Friday, 10 January 2025

Using snippy to find SNPs in bacterial genomes

I have been learning how to use snippy by Torsten Seemann to identify SNPs in bacterial genomes.

Running snippy

To run snippy on the Sanger computer farm, I first had to type:

% module load snippy/4.6.0

Then I wanted to run snippy for an assembly "14.fasta", by comparing it to a reference genome "ref.fasta". I told snippy to infer SNPs by simulating fake 250-bp reads from the assembly "14.fasta", and comparing those to the reference genome:

% snippy --cpus 16 --outdir mysnps_test --ref ref.fa --ctgs 14.fasta

where the output files were put into directory mysnps_test, and the --cpus 16 means that 16 CPUs are used.

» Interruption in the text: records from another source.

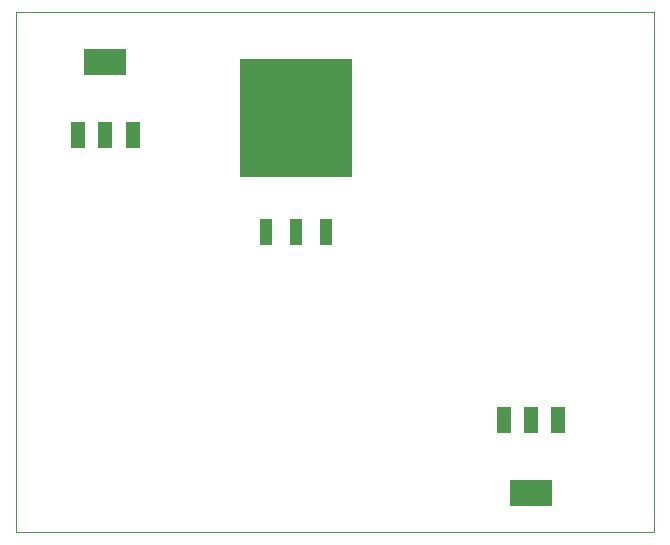
<source format=gbp>
G75*
%MOIN*%
%OFA0B0*%
%FSLAX25Y25*%
%IPPOS*%
%LPD*%
%AMOC8*
5,1,8,0,0,1.08239X$1,22.5*
%
%ADD10C,0.00000*%
%ADD11R,0.04800X0.08800*%
%ADD12R,0.14173X0.08661*%
%ADD13R,0.04200X0.08500*%
%ADD14R,0.37402X0.39370*%
D10*
X0173228Y0070866D02*
X0173228Y0244094D01*
X0385827Y0244094D01*
X0385827Y0070866D01*
X0173228Y0070866D01*
D11*
X0193892Y0203076D03*
X0202992Y0203076D03*
X0212092Y0203076D03*
X0335782Y0108263D03*
X0344882Y0108263D03*
X0353982Y0108263D03*
D12*
X0344882Y0083862D03*
X0202992Y0227476D03*
D13*
X0256693Y0170940D03*
X0266693Y0170940D03*
X0276693Y0170940D03*
D14*
X0266693Y0208740D03*
M02*

</source>
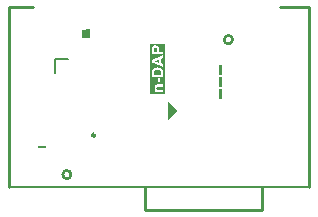
<source format=gbr>
G04*
G04 #@! TF.GenerationSoftware,Altium Limited,Altium Designer,20.0.10 (225)*
G04*
G04 Layer_Color=15790320*
%FSLAX44Y44*%
%MOMM*%
G71*
G01*
G75*
%ADD10C,0.2540*%
%ADD11C,0.2500*%
%ADD12C,0.2000*%
%ADD13C,0.1500*%
%ADD14R,0.8000X0.2750*%
G36*
X68576Y134650D02*
Y127274D01*
X61473D01*
X61474Y134377D01*
X68576Y134650D01*
D02*
G37*
G36*
X134950Y58200D02*
Y73200D01*
X142950Y65200D01*
Y65200D01*
X134950Y58200D01*
D02*
G37*
G36*
X180700Y75700D02*
X177950D01*
Y84200D01*
X180700D01*
Y75700D01*
D02*
G37*
G36*
X180650Y85950D02*
X177900D01*
Y94450D01*
X180650D01*
Y85950D01*
D02*
G37*
G36*
Y95950D02*
X177900D01*
Y104450D01*
X180650D01*
Y95950D01*
D02*
G37*
G36*
X131950Y80200D02*
X119353D01*
Y122614D01*
X131950D01*
Y80200D01*
D02*
G37*
%LPC*%
G36*
X123960Y121114D02*
X123807D01*
X123405Y121086D01*
X123030Y121031D01*
X122725Y120934D01*
X122448Y120837D01*
X122337Y120781D01*
X122240Y120726D01*
X122157Y120684D01*
X122073Y120629D01*
X122018Y120601D01*
X121976Y120573D01*
X121962Y120546D01*
X121949D01*
X121699Y120324D01*
X121491Y120102D01*
X121325Y119866D01*
X121200Y119658D01*
X121117Y119464D01*
X121047Y119311D01*
X121033Y119256D01*
X121019Y119214D01*
X121006Y119186D01*
Y119172D01*
X120978Y119062D01*
X120950Y118923D01*
X120936Y118757D01*
X120922Y118590D01*
X120895Y118202D01*
X120867Y117813D01*
Y117453D01*
X120853Y117300D01*
Y121114D01*
D01*
Y113764D01*
X130450D01*
Y115705D01*
X126830D01*
Y117425D01*
X126817Y117633D01*
Y117827D01*
X126803Y118008D01*
X126789Y118174D01*
X126775Y118327D01*
X126761Y118451D01*
Y118576D01*
X126747Y118673D01*
X126733Y118770D01*
X126719Y118840D01*
Y118895D01*
X126706Y118937D01*
Y118965D01*
X126650Y119159D01*
X126581Y119339D01*
X126511Y119505D01*
X126428Y119658D01*
X126359Y119783D01*
X126303Y119880D01*
X126262Y119935D01*
X126248Y119963D01*
X126109Y120143D01*
X125957Y120296D01*
X125790Y120448D01*
X125652Y120559D01*
X125513Y120656D01*
X125402Y120726D01*
X125333Y120767D01*
X125305Y120781D01*
X125069Y120892D01*
X124819Y120975D01*
X124556Y121031D01*
X124320Y121073D01*
X124126Y121100D01*
X124029D01*
X123960Y121114D01*
D02*
G37*
G36*
X130450Y112724D02*
X120853Y108868D01*
Y103099D01*
Y106816D01*
X130450Y103099D01*
Y105152D01*
X128273Y105942D01*
Y109797D01*
X130450Y110630D01*
Y112724D01*
D02*
G37*
G36*
Y102433D02*
X120853D01*
Y94403D01*
X130450D01*
Y98037D01*
X130436Y98412D01*
X130422Y98758D01*
X130394Y99050D01*
X130353Y99285D01*
X130311Y99479D01*
X130284Y99632D01*
X130270Y99674D01*
Y99715D01*
X130256Y99729D01*
Y99743D01*
X130145Y100048D01*
X130020Y100325D01*
X129895Y100547D01*
X129770Y100741D01*
X129660Y100894D01*
X129576Y101005D01*
X129521Y101074D01*
X129493Y101102D01*
X129230Y101338D01*
X128952Y101546D01*
X128661Y101726D01*
X128398Y101865D01*
X128148Y101976D01*
X128051Y102031D01*
X127968Y102059D01*
X127884Y102087D01*
X127829Y102114D01*
X127801Y102128D01*
X127787D01*
X127454Y102225D01*
X127108Y102309D01*
X126775Y102364D01*
X126456Y102392D01*
X126303Y102406D01*
X126165Y102420D01*
X126054D01*
X125943Y102433D01*
X130450D01*
D02*
G37*
G36*
X127884Y93322D02*
X126040D01*
Y89702D01*
X127884D01*
Y93322D01*
D02*
G37*
G36*
X130450Y88052D02*
X125846D01*
X125610Y88038D01*
X125388Y88024D01*
X125222Y87996D01*
X125083Y87983D01*
X124986Y87955D01*
X124916Y87941D01*
X124903D01*
X124736Y87899D01*
X124598Y87844D01*
X124459Y87788D01*
X124348Y87719D01*
X124251Y87663D01*
X124181Y87622D01*
X124140Y87594D01*
X124126Y87580D01*
X124001Y87469D01*
X123890Y87345D01*
X123793Y87220D01*
X123710Y87095D01*
X123641Y86984D01*
X123599Y86887D01*
X123571Y86831D01*
X123557Y86804D01*
X123488Y86609D01*
X123433Y86415D01*
X123391Y86235D01*
X123363Y86069D01*
X123349Y85916D01*
X123336Y85791D01*
Y88052D01*
D01*
Y81700D01*
D01*
Y85694D01*
X123349Y85445D01*
X123391Y85195D01*
X123447Y84973D01*
X123516Y84751D01*
X123613Y84543D01*
X123710Y84363D01*
X123821Y84183D01*
X123918Y84030D01*
X124029Y83891D01*
X124140Y83766D01*
X124237Y83656D01*
X124334Y83572D01*
X124403Y83503D01*
X124459Y83448D01*
X124501Y83420D01*
X124514Y83406D01*
X123488D01*
Y81700D01*
X123336D01*
X130450D01*
Y83545D01*
X127316D01*
X127108D01*
X126914D01*
X126733Y83559D01*
X126581Y83572D01*
X126428D01*
X126303Y83586D01*
X126179Y83600D01*
X126081Y83614D01*
X125915Y83642D01*
X125804Y83656D01*
X125735Y83683D01*
X125721D01*
X125568Y83739D01*
X125416Y83822D01*
X125305Y83905D01*
X125194Y83988D01*
X125125Y84072D01*
X125055Y84141D01*
X125028Y84183D01*
X125014Y84196D01*
X124930Y84349D01*
X124861Y84501D01*
X124819Y84640D01*
X124778Y84779D01*
X124764Y84890D01*
X124750Y84973D01*
Y85056D01*
X124764Y85195D01*
X124778Y85320D01*
X124806Y85417D01*
X124847Y85514D01*
X124889Y85597D01*
X124916Y85653D01*
X124930Y85680D01*
X124944Y85694D01*
X125014Y85791D01*
X125097Y85861D01*
X125263Y85985D01*
X125346Y86027D01*
X125402Y86055D01*
X125443Y86082D01*
X125457D01*
X125527Y86110D01*
X125610Y86124D01*
X125818Y86152D01*
X126068Y86180D01*
X126303Y86194D01*
X126539Y86207D01*
X126636D01*
X126733D01*
X126803D01*
X126858D01*
X126900D01*
X126914D01*
X130450D01*
Y88052D01*
D02*
G37*
%LPD*%
G36*
X124001Y119103D02*
X124140Y119089D01*
X124265Y119048D01*
X124376Y119006D01*
X124473Y118965D01*
X124542Y118937D01*
X124584Y118909D01*
X124598Y118895D01*
X124708Y118812D01*
X124806Y118701D01*
X124889Y118604D01*
X124958Y118507D01*
X125000Y118424D01*
X125041Y118354D01*
X125055Y118299D01*
X125069Y118285D01*
X125097Y118202D01*
X125111Y118105D01*
X125152Y117883D01*
X125180Y117633D01*
X125194Y117383D01*
Y117134D01*
X125208Y117037D01*
Y115705D01*
X122476D01*
Y117148D01*
X122490Y117286D01*
Y117411D01*
X122503Y117536D01*
Y117716D01*
X122517Y117855D01*
X122531Y117952D01*
X122545Y118008D01*
Y118021D01*
X122587Y118188D01*
X122642Y118340D01*
X122711Y118479D01*
X122795Y118590D01*
X122864Y118673D01*
X122920Y118743D01*
X122961Y118784D01*
X122975Y118798D01*
X123114Y118909D01*
X123252Y118978D01*
X123405Y119034D01*
X123544Y119075D01*
X123668Y119103D01*
X123765Y119117D01*
X123821D01*
X123849D01*
X124001Y119103D01*
D02*
G37*
G36*
X126650Y106524D02*
X123086Y107828D01*
X126650Y109173D01*
Y106524D01*
D02*
G37*
G36*
X125263Y102420D02*
X124833Y102378D01*
X124625Y102364D01*
X124445Y102336D01*
X124265Y102309D01*
X124112Y102281D01*
X123974Y102239D01*
X123849Y102212D01*
X123738Y102184D01*
X123654Y102170D01*
X123585Y102142D01*
X123530Y102128D01*
X123502Y102114D01*
X123488D01*
X123155Y101990D01*
X122850Y101837D01*
X122587Y101685D01*
X122365Y101532D01*
X122184Y101407D01*
X122046Y101296D01*
X121962Y101227D01*
X121935Y101213D01*
Y101199D01*
X121713Y100963D01*
X121533Y100728D01*
X121380Y100478D01*
X121255Y100256D01*
X121158Y100062D01*
X121089Y99895D01*
X121075Y99840D01*
X121061Y99798D01*
X121047Y99771D01*
Y99757D01*
X120978Y99493D01*
X120936Y99202D01*
X120895Y98897D01*
X120881Y98606D01*
X120867Y98342D01*
X120853Y98231D01*
Y102433D01*
X125749D01*
X125263Y102420D01*
D02*
G37*
G36*
X126054Y100422D02*
X126414Y100409D01*
X126706Y100367D01*
X126955Y100339D01*
X127163Y100298D01*
X127246Y100284D01*
X127302Y100256D01*
X127357Y100242D01*
X127399D01*
X127413Y100228D01*
X127427D01*
X127649Y100145D01*
X127843Y100076D01*
X127995Y99979D01*
X128120Y99909D01*
X128217Y99840D01*
X128287Y99784D01*
X128328Y99743D01*
X128342Y99729D01*
X128439Y99604D01*
X128522Y99479D01*
X128592Y99355D01*
X128647Y99230D01*
X128689Y99119D01*
X128716Y99036D01*
X128744Y98980D01*
Y98952D01*
X128772Y98800D01*
X128786Y98619D01*
X128813Y98425D01*
Y98231D01*
X128827Y98051D01*
Y96345D01*
X122476D01*
Y97607D01*
X122490Y97787D01*
Y97954D01*
X122503Y98092D01*
Y98217D01*
X122517Y98342D01*
Y98439D01*
X122545Y98592D01*
X122559Y98703D01*
X122573Y98772D01*
Y98786D01*
X122628Y98980D01*
X122698Y99146D01*
X122767Y99299D01*
X122850Y99438D01*
X122920Y99535D01*
X122975Y99618D01*
X123017Y99660D01*
X123030Y99674D01*
X123169Y99798D01*
X123322Y99909D01*
X123474Y100006D01*
X123613Y100090D01*
X123752Y100145D01*
X123862Y100187D01*
X123932Y100214D01*
X123946Y100228D01*
X123960D01*
X124209Y100298D01*
X124473Y100353D01*
X124764Y100381D01*
X125041Y100409D01*
X125277Y100422D01*
X125388Y100436D01*
X125485D01*
X125555D01*
X125610D01*
X125652D01*
X125665D01*
X126054Y100422D01*
D02*
G37*
D10*
X52459Y11700D02*
G03*
X52459Y11700I-3509J0D01*
G01*
X189209Y125950D02*
G03*
X189209Y125950I-3509J0D01*
G01*
D11*
X72732Y45072D02*
G03*
X72732Y45072I-1250J0D01*
G01*
X0Y1250D02*
Y153700D01*
X20450D01*
X115200Y-18550D02*
X214200D01*
X115200D02*
Y450D01*
X214200Y-18550D02*
Y700D01*
X254000Y1250D02*
Y153700D01*
X229200D02*
X254000D01*
D12*
X0Y1000D02*
X254000D01*
D13*
X39200Y97450D02*
Y109450D01*
X49950D01*
D14*
X27700Y35325D02*
D03*
M02*

</source>
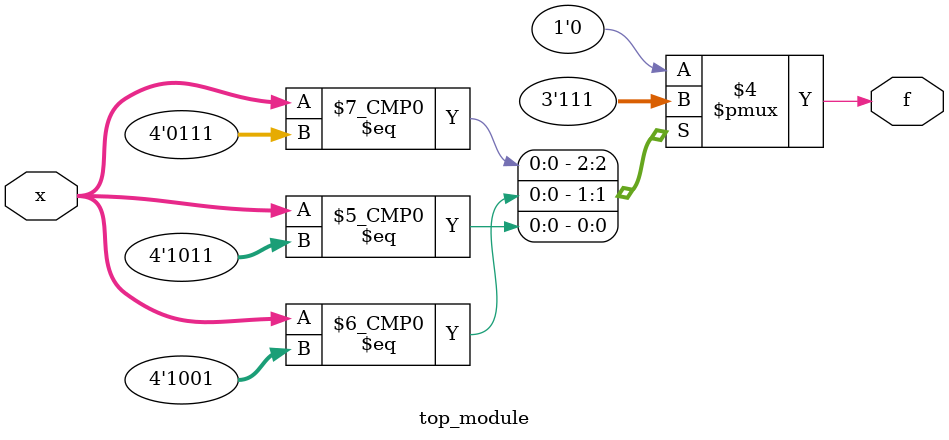
<source format=sv>
module top_module (
    input [4:1] x,
    output logic f
);

always_comb begin
    case (x)
        4'b0001: f = 1'b0;
        4'b0101: f = 1'b0;
        4'b0111: f = 1'b1;
        4'b1001: f = 1'b1;
        4'b1011: f = 1'b1;
        4'b1101: f = 1'b0;
        default: f = 1'b0; // Handling don't-care conditions
    endcase
end

endmodule

</source>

It took 8 minutes to run on that assembly.

 Output files from snippy

 The main output file from snippy is called snps.tab and looks something like this:

% head -10 mysnps_test/snps.tab
CHROM POS TYPE REF ALT EVIDENCE FTYPE STRAND NT_POS AA_POS EFFECT LOCUS_TAG GENE PRODUCT
AE003852 5414 snp G A A:20 G:0
AE003852 42082 snp A C C:20 A:0
AE003852 137105 del TAACAGAAACAGA T T:14 TAACAGAAACAGA:0
AE003852 144569 snp G A A:20 G:0
AE003852 167663 snp T C C:14 T:0
AE003852 167678 snp G A A:14 G:0
AE003852 167684 snp C T T:14 C:0
AE003852 167697 snp A G G:14 A:0
AE003852 182735 snp C T T:20 C:0
  

Acknowledgements

Thanks to my colleagues Lia Bote and Vignesh Shetty for help running snippy and understanding it.